Self Deception Bias

My homie Bernard has a pool table in his basement. Sometimes, instead of spending buku money to drink and shoot pool at the bar, we’ll just get some beer and liquor and shoot pool at his house. The same opponent competition was getting kind of old so Bernard started inviting his friend Danno over to shoot too. Danno has been practicing regularly at Pockets, Bernard has been shooting at his own table, and I (of course) am me, so that makes for some good games. It was getting to the point, though, to where by the end of the night no one knew who had been winning the most games. Then Bernard got a chalkboard.

One day we had played about six or seven games when somebody decided that we’d start keeping score. At this point I’m thinking these guys are good but I’m gonna bear down and start slaying. Pretty soon the score was 6-4-2. Great score except I was the guy with the 2! Danno was in the lead and the world was all wrong. Bernard won two more and I managed to eke out 4 (Danno didn’t manage to win a single game towards the end) so by the time we called it a night the score stood 6-6-6. Danno wanted to play one more game so the score wouldn’t be evil but, since I’ve embraced my ex-wife’s characterization of me as evil, I said I liked the score just fine.

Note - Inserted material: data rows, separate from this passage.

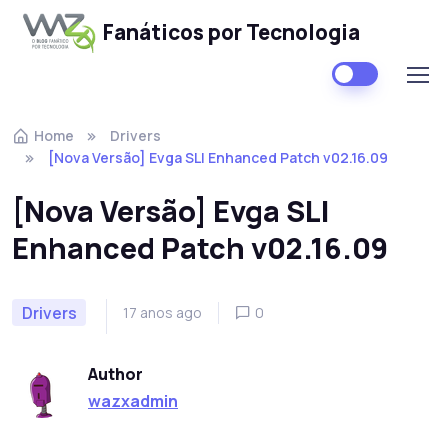
Fanáticos por Tecnologia
Skip to navigation
Skip to content
Home
Drivers
[Nova Versão] Evga SLI Enhanced Patch v02.16.09
[Nova Versão] Evga SLI
Enhanced Patch v02.16.09
Drivers
17 anos ago
0
Author
wazxadmin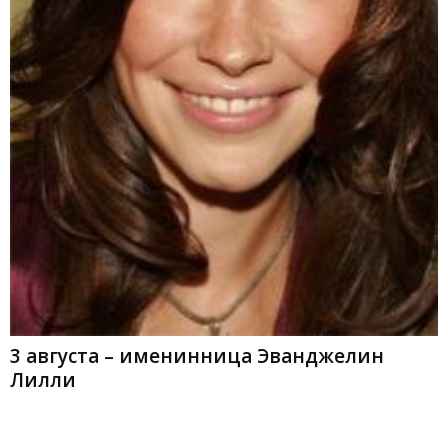
3 августа – именинница Эванджелин
Лилли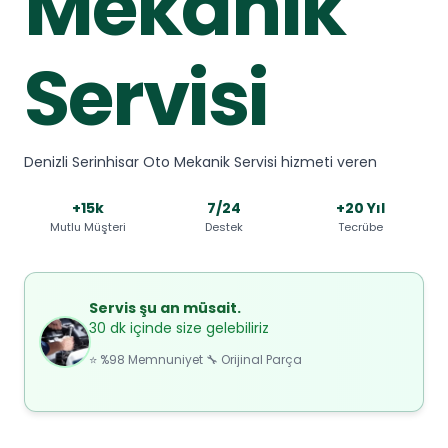
Mekanik
Servisi
Denizli Serinhisar Oto Mekanik Servisi hizmeti veren
+15k
7/24
+20 Yıl
Mutlu Müşteri
Destek
Tecrübe
Servis şu an müsait.
30 dk içinde size gelebiliriz
⭐ %98 Memnuniyet 🔧 Orijinal Parça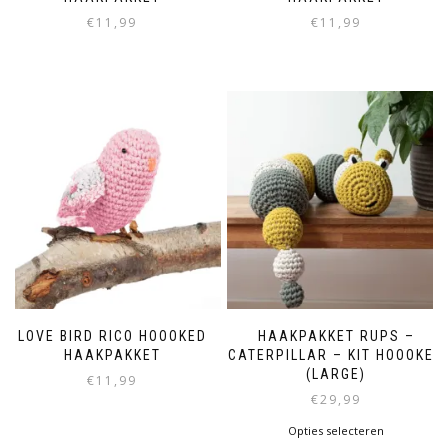
€
11,99
€
11,99
LOVE BIRD RICO HOOOKED
HAAKPAKKET RUPS –
HAAKPAKKET
CATERPILLAR – KIT HOOOKED
(LARGE)
€
11,99
€
29,99
Opties selecteren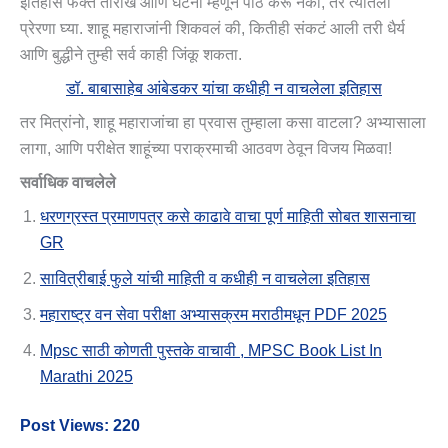
इतिहास फक्त तारीख आणि घटना म्हणून पाठ करू नका, तर त्यातली
प्रेरणा घ्या. शाहू महाराजांनी शिकवलं की, कितीही संकटं आली तरी धैर्य
आणि बुद्धीने तुम्ही सर्व काही जिंकू शकता.
डॉ. बाबासाहेब आंबेडकर यांचा कधीही न वाचलेला इतिहास
तर मित्रांनो, शाहू महाराजांचा हा प्रवास तुम्हाला कसा वाटला? अभ्यासाला
लागा, आणि परीक्षेत शाहूंच्या पराक्रमाची आठवण ठेवून विजय मिळवा!
सर्वाधिक वाचलेले
धरणग्रस्त प्रमाणपत्र कसे काढावे वाचा पूर्ण माहिती सोबत शासनाचा
GR
सावित्रीबाई फुले यांची माहिती व कधीही न वाचलेला इतिहास
महाराष्ट्र वन सेवा परीक्षा अभ्यासक्रम मराठीमधून PDF 2025
Mpsc साठी कोणती पुस्तके वाचावी , MPSC Book List In
Marathi 2025
Post Views:
220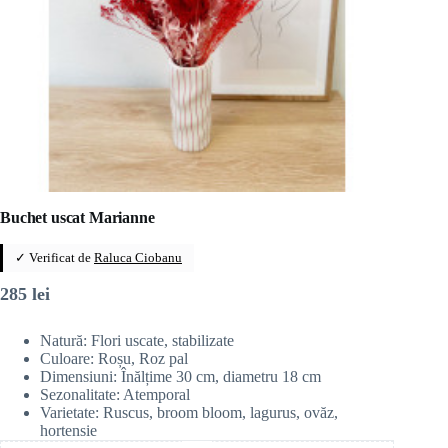
Buchet uscat Marianne
✓ Verificat de
Raluca Ciobanu
285
lei
Natură: Flori uscate, stabilizate
Culoare: Roșu, Roz pal
Dimensiuni: Înălțime 30 cm, diametru 18 cm
Sezonalitate: Atemporal
Varietate: Ruscus, broom bloom, lagurus, ovăz,
hortensie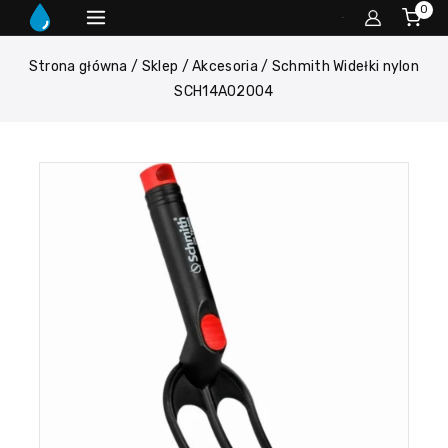
0
Strona główna
/
Sklep
/
Akcesoria
/
Schmith Widełki nylon
SCH14A02004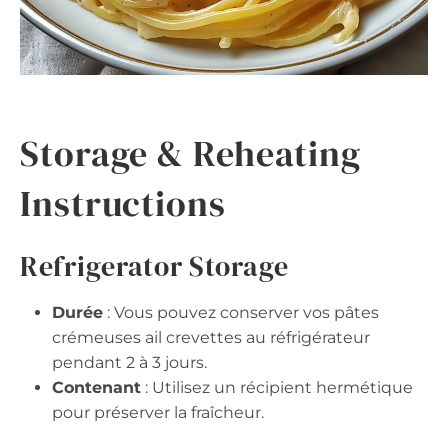
Storage & Reheating
Instructions
Refrigerator Storage
Durée
: Vous pouvez conserver vos pâtes
crémeuses ail crevettes au réfrigérateur
pendant 2 à 3 jours.
Contenant
: Utilisez un récipient hermétique
pour préserver la fraîcheur.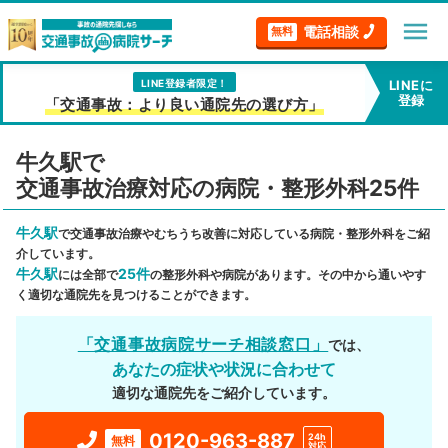
menu
電話相談
無料
LINE登録者限定！
LINEに
登録
「交通事故：より良い通院先の選び方」
牛久駅で
交通事故治療対応の病院・整形外科25件
牛久駅
で交通事故治療やむちうち改善に対応している病院・整形外科をご紹
介しています。
牛久駅
25件
には全部で
の整形外科や病院があります。その中から通いやす
く適切な通院先を見つけることができます。
「交通事故病院サーチ相談窓口」
では、
あなたの症状や状況に合わせて
適切な通院先をご紹介しています。
0120-963-887
24h
無料
対応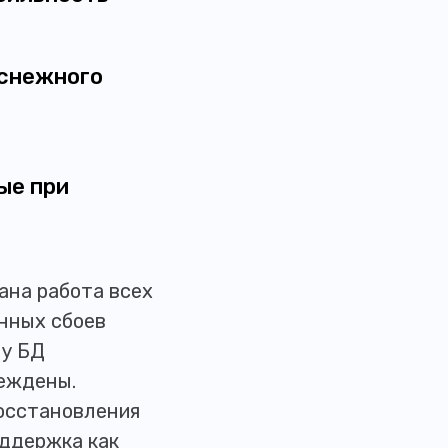
«снежного
ые при
ана работа всех
янных сбоев
ту БД
реждены.
восстановления
оддержка как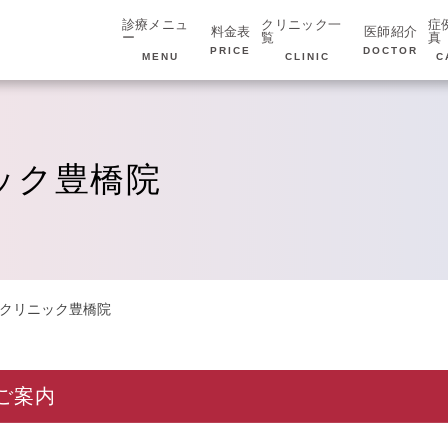
診療メニュ
クリニック一
症
料金表
医師紹介
ー
覧
真
PRICE
DOCTOR
MENU
CLINIC
C
ック豊橋院
ンクリニック豊橋院
ご案内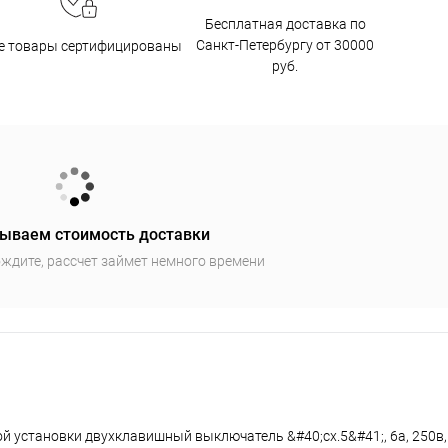
Бесплатная доставка по
Санкт-Петербургу от 30000
е товары сертифицированы
руб.
ываем стоимость доставки
ждите, рассчет займет немного времени
 установки двухклавишный выключатель &#40;cх.5&#41;, 6а, 250в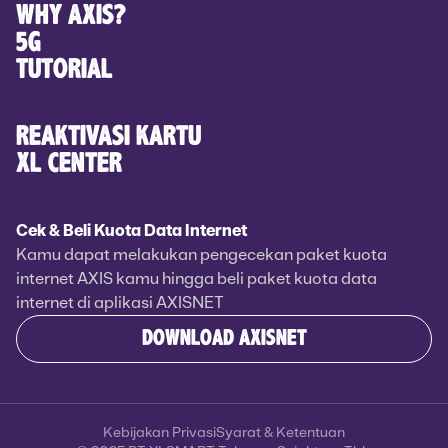
WHY AXIS?
5G
TUTORIAL
REAKTIVASI KARTU
XL CENTER
Cek & Beli Kuota Data Internet
Kamu dapat melakukan pengecekan paket kuota
internet AXIS kamu hingga beli paket kuota data
internet di aplikasi AXISNET
DOWNLOAD AXISNET
Kebijakan Privasi
Syarat & Ketentuan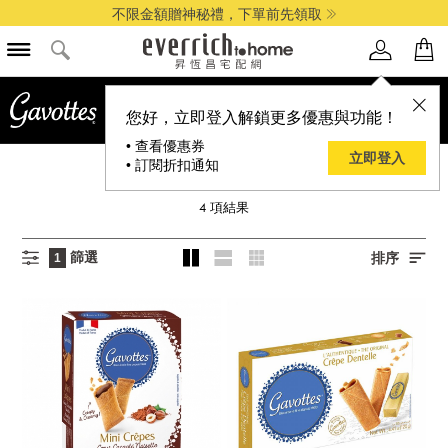
不限金額贈神秘禮，下單前先領取
您好，立即登入解鎖更多優惠與功能！
• 查看優惠券
立即登入
• 訂閱折扣通知
GAVOTTES
4
項結果
篩選
排序
1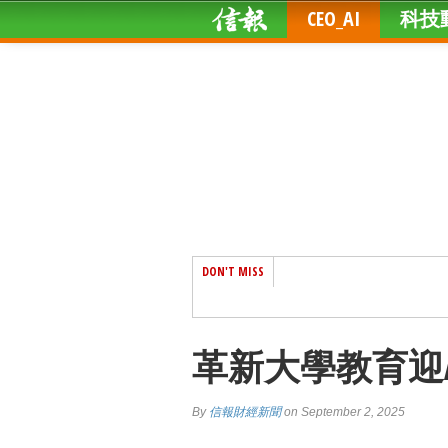
CEO_AI
科技
DON'T MISS
革新大學教育迎
By
信報財經新聞
on September 2, 2025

The point of that story is that people tend to engage in self-deception on a regular basis. Everybody involved in the preceding scenario probably thought he was the better player and would win the series. When things don’t go according to our perceived outcome we tend to engage in that fuzzy thinking: “He got lucky”, “I’m off my game”, “I’m getting bad breaks.” When we’re the ones winning though, we attribute the outcome to skill. “I’m so much better, I wouldn’t have left myself that bad leave my opponent got, I’m so great!” It’s really not a fair assessment because it’s weighted but that’s just human nature. It’s like that old addage: Everybody who’s driving slower than me is an idiot, everyone going faster than me is a maniac.

I was cognizant of the self-deception bias and how it can cause us to underestimate our opponents so the next time we all came together to play I didn’t take anything for granted. I shot every shot as if it might be my last chance at the table and before you know it I had a retarded lead. I lost a couple games at the end but ultimately the series ended 12-6-4, with me at the top. The moral of the story, if you’re burnt out from drinking Budweiser try a little Christian Brothers. It goes down like warm stomach acid! 😀

13 Responses to “Self Deception Bias”

  1. guy in the uNLV jacket says:

    Lucky UNLV wasn’t there otherwise the score would have been 100-1-0-0, with UNLV at the top

  2. Mexioggue says:

    Who do you think you are, George Washington or something?

  3. Nice Rack says:

    If Nice Rack would have been there, I think Nice Rack would have been on top because that is the best position.

  4. Mexioggue says:

    Nice Rack 😀

    Hey, I think tomorrow is techno night at Auggie’s. If it is K-man said we should find somewhere else to go.

  5. Mexioggue says:

    It happened again.

    I was on my way to the store to buy a snack when I saw a young black guy lying flat on his back unconscious on the sidewalk. He had really baggy pants and a doo rag on his head, he looked to the in his 20s. I was like can this young guy possibly be having a heart attack? This white girl with cornrows was with him and she was crying, not having been able to wake him up. I’m thinking I know CPR, does this guy needs CPR or is he unconscious for another reason? I’m thinking I’ll do the pushy chest thing but somebody else has to do the mouth to mouth. Then I see a splash of vomit right next to him and I walk away.

    I go to the store and get a king sized snickers and a mountain dew code red thinking is it still possible he was having a heart attack. They say you sometimes get nausea at the time of a cardiac arrest and that might explain the spash of vomit. Either way I don’t want to get involved because if I just do the pushy chest thing but not the mouth to mouth thing and he dies people will blame me. It’s much easier to just eat my snickers. I get back outside and the guy is revived, he’s standing there hugging his white girl with cornrows. Once again, just like in the Chester going unconscious at Leroy’s thing, my inaction didn’t ruin the day!

  6. R says:

    Classy neighborhood.

  7. mexi says:

    This is in the business district.

    I’m still sick. I need a gran marnier heated up.

  8. mexi says:

    Wow. I have enough earwax to wax a ballroom floor!

  9. Nice Rack says:

    I am going to Jackson on Friday to shoot pool with a friend so I won’t be around. I just booked my flight to Phoenix, I get to go to my cousin’s vacation house in Mexico for a week in October! I am definitely ready for a vacation.

  10. Citizen Quasar says:

    Your neighborhood sounds just like mine.

  11. mexi says:

    NO HAVING FRIENDS!!!

  12. Nice Rack says:

    Sorry dude, it’s a fact of my life. I have other friends, lol.